▶ TASK INSTRUCTIONS:
• 1. Answer the following from the source extract:
(a) To which abbey were the Prestonpans salt-workers attached?
(b) In what year was Stephen Martin Leake called to the Bar?
(c) Where did Leake live after he retired from active work in his profession?
• 2. From the entries, reproduce verbatim the lines between the one containing "coordinates (452, 323)." and the one containing "At what (x,y)", inclusive.
SOURCE EXTRACT START
There was a colony of these salt-workers at Prestonpans near Edinburgh. They were the lineal representatives of the old nativi, neyfs or villeins, attached to the Abbey of Newbattle, the monks of which had been the first to work the salt works there. These salters formed a race apart. Sunk in hereditary degradation, they were disliked and shunned by all their neighbours. It was not until some time had elapsed from their final emancipation that the evil effects of this slavery disappeared. William Chambers, of Edinburgh, recorded in his 'Memoir' that, when he was a young man, these poor creatures set aside one day in the year as a festival commemorative of their liberation. And this was in Scotland and in the nineteenth century! J. A. LOVAT-FRASER.

STEPHEN MARTIN LEAKE.

It was an inadvertence that our last number should not have recorded the loss to legal study caused by the death of Mr. Stephen Martin Leake. The outlines of his uneventful life were set forth in obituary notices at the time: and we need only to note the rare combination of circumstances which has given to us a series of legal treatises so clear in design, so ample in treatment, so practical in character.

Mr. Leake was born in 1826. He was called to the Bar in 1853; he retired from the active work of his profession, partly from fear of increasing deafness, in 1863. Thenceforth he lived on his property in Hertfordshire until his death.
SOURCE EXTRACT END
EXTRACTED RECORDS START
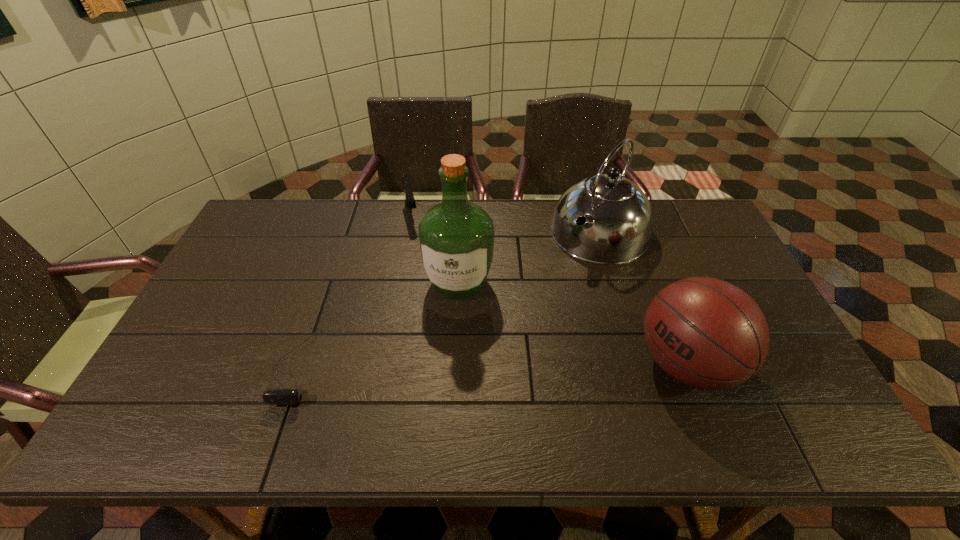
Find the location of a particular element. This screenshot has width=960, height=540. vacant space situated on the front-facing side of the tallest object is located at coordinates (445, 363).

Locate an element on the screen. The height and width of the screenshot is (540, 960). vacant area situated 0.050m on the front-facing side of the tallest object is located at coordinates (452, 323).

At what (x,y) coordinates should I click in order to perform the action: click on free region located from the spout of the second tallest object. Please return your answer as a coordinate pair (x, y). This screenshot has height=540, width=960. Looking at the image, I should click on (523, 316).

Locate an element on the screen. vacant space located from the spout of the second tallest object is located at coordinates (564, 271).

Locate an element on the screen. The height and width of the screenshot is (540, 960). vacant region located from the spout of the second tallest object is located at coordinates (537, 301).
EXTRACTED RECORDS END
▶ ANSWERS:
• 1.
(a) The Abbey of Newbattle.
(b) 1853.
(c) On his property in Hertfordshire.

• 2.
Locate an element on the screen. The height and width of the screenshot is (540, 960). vacant area situated 0.050m on the front-facing side of the tallest object is located at coordinates (452, 323).

At what (x,y) coordinates should I click in order to perform the action: click on free region located from the spout of the second tallest object. Please return your answer as a coordinate pair (x, y). This screenshot has height=540, width=960. Looking at the image, I should click on (523, 316).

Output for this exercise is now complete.